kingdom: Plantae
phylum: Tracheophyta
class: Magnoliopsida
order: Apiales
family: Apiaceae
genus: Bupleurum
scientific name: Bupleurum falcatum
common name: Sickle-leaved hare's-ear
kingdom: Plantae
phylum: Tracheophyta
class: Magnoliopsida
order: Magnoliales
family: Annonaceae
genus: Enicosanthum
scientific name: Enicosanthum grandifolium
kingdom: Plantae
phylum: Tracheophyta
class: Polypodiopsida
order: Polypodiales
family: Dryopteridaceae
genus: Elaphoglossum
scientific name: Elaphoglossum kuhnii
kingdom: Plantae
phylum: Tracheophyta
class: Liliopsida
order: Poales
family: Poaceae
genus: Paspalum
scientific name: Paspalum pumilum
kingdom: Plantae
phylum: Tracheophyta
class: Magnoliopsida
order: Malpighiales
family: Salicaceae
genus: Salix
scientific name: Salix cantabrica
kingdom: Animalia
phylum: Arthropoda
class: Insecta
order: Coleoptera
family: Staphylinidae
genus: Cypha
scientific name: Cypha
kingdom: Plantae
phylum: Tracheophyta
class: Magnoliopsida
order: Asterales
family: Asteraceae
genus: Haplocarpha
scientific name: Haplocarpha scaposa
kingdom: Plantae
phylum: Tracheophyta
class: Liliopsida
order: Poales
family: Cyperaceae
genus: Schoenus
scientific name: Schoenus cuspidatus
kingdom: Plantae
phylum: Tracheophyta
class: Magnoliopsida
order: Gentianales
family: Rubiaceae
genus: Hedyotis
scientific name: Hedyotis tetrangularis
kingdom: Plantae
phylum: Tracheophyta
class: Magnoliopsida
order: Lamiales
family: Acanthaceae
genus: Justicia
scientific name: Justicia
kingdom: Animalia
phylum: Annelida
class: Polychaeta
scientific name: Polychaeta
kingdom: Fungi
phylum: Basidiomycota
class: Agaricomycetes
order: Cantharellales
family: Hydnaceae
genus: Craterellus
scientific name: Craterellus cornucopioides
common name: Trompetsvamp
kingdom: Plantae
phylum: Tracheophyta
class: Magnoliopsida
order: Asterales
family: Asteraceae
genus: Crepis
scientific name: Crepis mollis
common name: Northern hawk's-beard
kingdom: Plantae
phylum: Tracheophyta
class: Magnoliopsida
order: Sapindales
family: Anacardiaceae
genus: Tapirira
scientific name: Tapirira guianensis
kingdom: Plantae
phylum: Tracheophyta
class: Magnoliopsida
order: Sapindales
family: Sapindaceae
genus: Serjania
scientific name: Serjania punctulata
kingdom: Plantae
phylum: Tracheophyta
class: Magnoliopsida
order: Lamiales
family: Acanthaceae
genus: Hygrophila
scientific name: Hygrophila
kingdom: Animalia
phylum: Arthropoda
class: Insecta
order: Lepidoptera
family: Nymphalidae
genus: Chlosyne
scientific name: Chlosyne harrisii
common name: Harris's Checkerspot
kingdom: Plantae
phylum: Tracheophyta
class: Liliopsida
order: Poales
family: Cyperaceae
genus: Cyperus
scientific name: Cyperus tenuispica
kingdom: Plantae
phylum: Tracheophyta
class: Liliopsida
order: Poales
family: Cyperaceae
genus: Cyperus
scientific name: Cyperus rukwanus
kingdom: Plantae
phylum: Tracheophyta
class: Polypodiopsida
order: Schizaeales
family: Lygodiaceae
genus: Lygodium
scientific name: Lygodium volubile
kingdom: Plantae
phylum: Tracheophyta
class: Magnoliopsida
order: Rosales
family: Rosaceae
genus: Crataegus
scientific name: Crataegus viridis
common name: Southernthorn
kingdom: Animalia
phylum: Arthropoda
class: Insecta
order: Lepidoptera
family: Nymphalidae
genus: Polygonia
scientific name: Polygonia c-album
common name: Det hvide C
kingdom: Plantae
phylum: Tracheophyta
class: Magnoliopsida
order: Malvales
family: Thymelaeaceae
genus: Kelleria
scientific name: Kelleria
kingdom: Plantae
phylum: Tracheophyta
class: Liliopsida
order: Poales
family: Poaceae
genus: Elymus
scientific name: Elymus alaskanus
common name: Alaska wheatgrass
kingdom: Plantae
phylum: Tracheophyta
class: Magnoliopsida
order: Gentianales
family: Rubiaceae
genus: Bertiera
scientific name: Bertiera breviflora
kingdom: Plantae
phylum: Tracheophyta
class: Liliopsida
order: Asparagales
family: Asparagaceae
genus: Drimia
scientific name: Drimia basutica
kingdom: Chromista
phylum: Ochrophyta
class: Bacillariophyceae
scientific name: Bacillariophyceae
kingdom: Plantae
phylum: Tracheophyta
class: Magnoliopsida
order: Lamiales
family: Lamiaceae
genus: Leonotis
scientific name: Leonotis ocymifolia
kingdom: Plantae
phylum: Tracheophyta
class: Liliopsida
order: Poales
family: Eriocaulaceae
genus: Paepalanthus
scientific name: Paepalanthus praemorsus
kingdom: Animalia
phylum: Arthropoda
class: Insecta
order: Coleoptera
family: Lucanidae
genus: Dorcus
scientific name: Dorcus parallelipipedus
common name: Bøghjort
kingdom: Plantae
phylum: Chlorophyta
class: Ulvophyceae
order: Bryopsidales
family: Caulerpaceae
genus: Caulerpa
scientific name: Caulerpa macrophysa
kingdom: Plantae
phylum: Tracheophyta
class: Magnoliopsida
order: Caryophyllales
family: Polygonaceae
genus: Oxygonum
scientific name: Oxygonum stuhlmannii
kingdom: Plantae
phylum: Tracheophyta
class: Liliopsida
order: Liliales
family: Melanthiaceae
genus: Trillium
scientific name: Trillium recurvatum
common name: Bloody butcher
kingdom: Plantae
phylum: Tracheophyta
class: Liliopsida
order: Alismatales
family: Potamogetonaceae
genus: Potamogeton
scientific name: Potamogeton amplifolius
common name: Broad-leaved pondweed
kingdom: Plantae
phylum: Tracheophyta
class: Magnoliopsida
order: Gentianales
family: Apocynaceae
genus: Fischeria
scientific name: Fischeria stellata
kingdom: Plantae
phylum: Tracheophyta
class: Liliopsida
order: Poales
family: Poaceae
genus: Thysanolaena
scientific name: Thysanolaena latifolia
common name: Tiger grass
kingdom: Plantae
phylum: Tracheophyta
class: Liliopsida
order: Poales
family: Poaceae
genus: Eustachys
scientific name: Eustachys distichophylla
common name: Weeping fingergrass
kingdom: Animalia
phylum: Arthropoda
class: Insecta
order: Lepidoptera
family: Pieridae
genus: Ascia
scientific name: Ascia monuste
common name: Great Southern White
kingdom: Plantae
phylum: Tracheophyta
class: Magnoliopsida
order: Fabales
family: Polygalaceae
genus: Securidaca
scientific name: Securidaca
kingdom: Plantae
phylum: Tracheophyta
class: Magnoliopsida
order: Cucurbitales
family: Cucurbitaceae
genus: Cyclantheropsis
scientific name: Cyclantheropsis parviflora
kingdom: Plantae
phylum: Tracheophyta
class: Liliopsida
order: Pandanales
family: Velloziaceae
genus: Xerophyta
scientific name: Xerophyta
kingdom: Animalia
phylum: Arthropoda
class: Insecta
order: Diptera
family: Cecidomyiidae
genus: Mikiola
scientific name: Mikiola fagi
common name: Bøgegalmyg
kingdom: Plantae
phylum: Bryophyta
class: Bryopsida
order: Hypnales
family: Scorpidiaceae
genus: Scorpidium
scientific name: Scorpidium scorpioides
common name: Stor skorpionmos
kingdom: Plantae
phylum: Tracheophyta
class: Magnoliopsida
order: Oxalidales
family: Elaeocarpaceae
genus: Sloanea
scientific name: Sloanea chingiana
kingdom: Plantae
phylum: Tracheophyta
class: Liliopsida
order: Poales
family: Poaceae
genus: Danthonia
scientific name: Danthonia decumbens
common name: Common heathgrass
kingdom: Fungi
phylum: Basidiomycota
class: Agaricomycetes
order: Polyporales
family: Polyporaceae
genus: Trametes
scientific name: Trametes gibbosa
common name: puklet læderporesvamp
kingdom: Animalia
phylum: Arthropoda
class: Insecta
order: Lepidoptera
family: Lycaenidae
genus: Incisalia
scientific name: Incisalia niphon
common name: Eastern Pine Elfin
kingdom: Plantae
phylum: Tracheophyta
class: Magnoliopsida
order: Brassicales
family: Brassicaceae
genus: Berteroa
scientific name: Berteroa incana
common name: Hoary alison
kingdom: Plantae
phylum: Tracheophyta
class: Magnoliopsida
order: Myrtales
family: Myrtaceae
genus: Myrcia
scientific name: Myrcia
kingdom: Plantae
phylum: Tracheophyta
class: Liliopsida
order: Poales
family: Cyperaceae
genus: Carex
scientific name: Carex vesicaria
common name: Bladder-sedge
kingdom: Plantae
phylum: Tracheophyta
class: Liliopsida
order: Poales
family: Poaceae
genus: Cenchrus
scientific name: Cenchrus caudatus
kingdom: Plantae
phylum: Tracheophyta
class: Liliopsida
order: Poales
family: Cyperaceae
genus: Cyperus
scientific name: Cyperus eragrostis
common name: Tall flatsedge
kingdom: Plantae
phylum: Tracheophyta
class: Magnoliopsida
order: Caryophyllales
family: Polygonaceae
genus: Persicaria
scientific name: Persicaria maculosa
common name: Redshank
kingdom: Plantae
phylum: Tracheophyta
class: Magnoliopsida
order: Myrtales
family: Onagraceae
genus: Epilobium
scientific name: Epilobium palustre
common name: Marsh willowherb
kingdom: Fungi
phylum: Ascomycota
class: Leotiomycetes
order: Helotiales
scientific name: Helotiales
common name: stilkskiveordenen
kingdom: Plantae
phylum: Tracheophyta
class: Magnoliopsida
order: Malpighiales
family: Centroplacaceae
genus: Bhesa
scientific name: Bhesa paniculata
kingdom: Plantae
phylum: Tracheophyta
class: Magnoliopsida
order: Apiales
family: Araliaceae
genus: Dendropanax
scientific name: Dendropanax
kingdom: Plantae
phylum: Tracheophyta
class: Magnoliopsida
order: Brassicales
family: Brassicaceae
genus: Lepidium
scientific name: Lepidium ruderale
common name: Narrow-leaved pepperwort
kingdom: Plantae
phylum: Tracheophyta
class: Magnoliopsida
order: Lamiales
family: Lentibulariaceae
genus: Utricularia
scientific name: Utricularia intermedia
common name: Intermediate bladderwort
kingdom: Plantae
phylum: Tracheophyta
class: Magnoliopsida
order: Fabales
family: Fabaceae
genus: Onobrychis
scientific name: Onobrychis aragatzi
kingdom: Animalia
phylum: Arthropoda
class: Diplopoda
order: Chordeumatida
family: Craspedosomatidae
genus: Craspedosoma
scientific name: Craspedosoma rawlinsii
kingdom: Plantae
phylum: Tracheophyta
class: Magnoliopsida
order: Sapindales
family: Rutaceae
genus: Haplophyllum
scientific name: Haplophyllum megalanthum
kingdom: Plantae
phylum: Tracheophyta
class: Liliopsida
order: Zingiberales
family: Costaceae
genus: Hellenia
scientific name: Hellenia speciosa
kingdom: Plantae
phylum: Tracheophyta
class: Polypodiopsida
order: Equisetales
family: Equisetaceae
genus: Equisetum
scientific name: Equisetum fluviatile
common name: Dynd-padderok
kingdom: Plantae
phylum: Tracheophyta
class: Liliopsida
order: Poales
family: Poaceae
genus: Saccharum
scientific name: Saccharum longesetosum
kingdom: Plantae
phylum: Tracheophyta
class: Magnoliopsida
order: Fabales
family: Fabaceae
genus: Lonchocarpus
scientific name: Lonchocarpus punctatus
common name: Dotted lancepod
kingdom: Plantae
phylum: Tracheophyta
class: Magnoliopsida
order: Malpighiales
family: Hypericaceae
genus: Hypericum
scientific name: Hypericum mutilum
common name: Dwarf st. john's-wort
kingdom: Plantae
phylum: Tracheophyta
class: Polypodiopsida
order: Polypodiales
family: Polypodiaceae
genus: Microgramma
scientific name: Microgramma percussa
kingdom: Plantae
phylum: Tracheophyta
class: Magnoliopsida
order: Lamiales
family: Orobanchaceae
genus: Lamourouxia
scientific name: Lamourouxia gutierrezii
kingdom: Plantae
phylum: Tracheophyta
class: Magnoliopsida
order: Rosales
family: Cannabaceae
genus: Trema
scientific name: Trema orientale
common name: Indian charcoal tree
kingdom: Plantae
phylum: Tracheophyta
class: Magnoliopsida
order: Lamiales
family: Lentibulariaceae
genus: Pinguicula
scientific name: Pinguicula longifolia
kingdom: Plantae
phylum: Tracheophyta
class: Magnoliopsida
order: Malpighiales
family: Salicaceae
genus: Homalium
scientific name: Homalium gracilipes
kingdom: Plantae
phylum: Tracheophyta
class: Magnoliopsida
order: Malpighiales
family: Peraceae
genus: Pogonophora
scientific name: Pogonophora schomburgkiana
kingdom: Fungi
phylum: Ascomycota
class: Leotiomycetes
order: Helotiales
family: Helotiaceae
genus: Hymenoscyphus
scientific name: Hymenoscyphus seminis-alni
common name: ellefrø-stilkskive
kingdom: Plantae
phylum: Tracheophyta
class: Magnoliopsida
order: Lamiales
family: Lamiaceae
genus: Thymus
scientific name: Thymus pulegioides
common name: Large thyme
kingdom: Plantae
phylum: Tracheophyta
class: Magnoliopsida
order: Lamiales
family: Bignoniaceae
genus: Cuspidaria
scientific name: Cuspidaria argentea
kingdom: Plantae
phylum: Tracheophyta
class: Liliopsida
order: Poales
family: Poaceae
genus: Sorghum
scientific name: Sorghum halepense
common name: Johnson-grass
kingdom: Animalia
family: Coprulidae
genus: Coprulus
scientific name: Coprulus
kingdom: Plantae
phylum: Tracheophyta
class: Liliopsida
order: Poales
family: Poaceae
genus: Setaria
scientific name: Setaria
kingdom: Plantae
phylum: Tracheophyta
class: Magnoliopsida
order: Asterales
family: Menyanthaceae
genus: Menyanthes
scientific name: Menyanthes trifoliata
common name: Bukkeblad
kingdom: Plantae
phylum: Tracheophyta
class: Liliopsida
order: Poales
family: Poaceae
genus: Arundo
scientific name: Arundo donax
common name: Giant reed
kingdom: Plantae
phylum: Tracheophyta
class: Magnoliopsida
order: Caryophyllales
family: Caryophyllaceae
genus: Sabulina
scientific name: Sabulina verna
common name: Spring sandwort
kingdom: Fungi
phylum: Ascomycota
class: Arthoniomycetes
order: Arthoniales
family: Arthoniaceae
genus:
*****
JOB
Rewrite the listing from its first line through the line containing "family: Anacardiaceae", changing every "common name" to "vernacular name" and leaving everything else as it is.

SOLUTION FOR THIS PROBLEM
kingdom: Plantae
phylum: Tracheophyta
class: Magnoliopsida
order: Apiales
family: Apiaceae
genus: Bupleurum
scientific name: Bupleurum falcatum
vernacular name: Sickle-leaved hare's-ear
kingdom: Plantae
phylum: Tracheophyta
class: Magnoliopsida
order: Magnoliales
family: Annonaceae
genus: Enicosanthum
scientific name: Enicosanthum grandifolium
kingdom: Plantae
phylum: Tracheophyta
class: Polypodiopsida
order: Polypodiales
family: Dryopteridaceae
genus: Elaphoglossum
scientific name: Elaphoglossum kuhnii
kingdom: Plantae
phylum: Tracheophyta
class: Liliopsida
order: Poales
family: Poaceae
genus: Paspalum
scientific name: Paspalum pumilum
kingdom: Plantae
phylum: Tracheophyta
class: Magnoliopsida
order: Malpighiales
family: Salicaceae
genus: Salix
scientific name: Salix cantabrica
kingdom: Animalia
phylum: Arthropoda
class: Insecta
order: Coleoptera
family: Staphylinidae
genus: Cypha
scientific name: Cypha
kingdom: Plantae
phylum: Tracheophyta
class: Magnoliopsida
order: Asterales
family: Asteraceae
genus: Haplocarpha
scientific name: Haplocarpha scaposa
kingdom: Plantae
phylum: Tracheophyta
class: Liliopsida
order: Poales
family: Cyperaceae
genus: Schoenus
scientific name: Schoenus cuspidatus
kingdom: Plantae
phylum: Tracheophyta
class: Magnoliopsida
order: Gentianales
family: Rubiaceae
genus: Hedyotis
scientific name: Hedyotis tetrangularis
kingdom: Plantae
phylum: Tracheophyta
class: Magnoliopsida
order: Lamiales
family: Acanthaceae
genus: Justicia
scientific name: Justicia
kingdom: Animalia
phylum: Annelida
class: Polychaeta
scientific name: Polychaeta
kingdom: Fungi
phylum: Basidiomycota
class: Agaricomycetes
order: Cantharellales
family: Hydnaceae
genus: Craterellus
scientific name: Craterellus cornucopioides
vernacular name: Trompetsvamp
kingdom: Plantae
phylum: Tracheophyta
class: Magnoliopsida
order: Asterales
family: Asteraceae
genus: Crepis
scientific name: Crepis mollis
vernacular name: Northern hawk's-beard
kingdom: Plantae
phylum: Tracheophyta
class: Magnoliopsida
order: Sapindales
family: Anacardiaceae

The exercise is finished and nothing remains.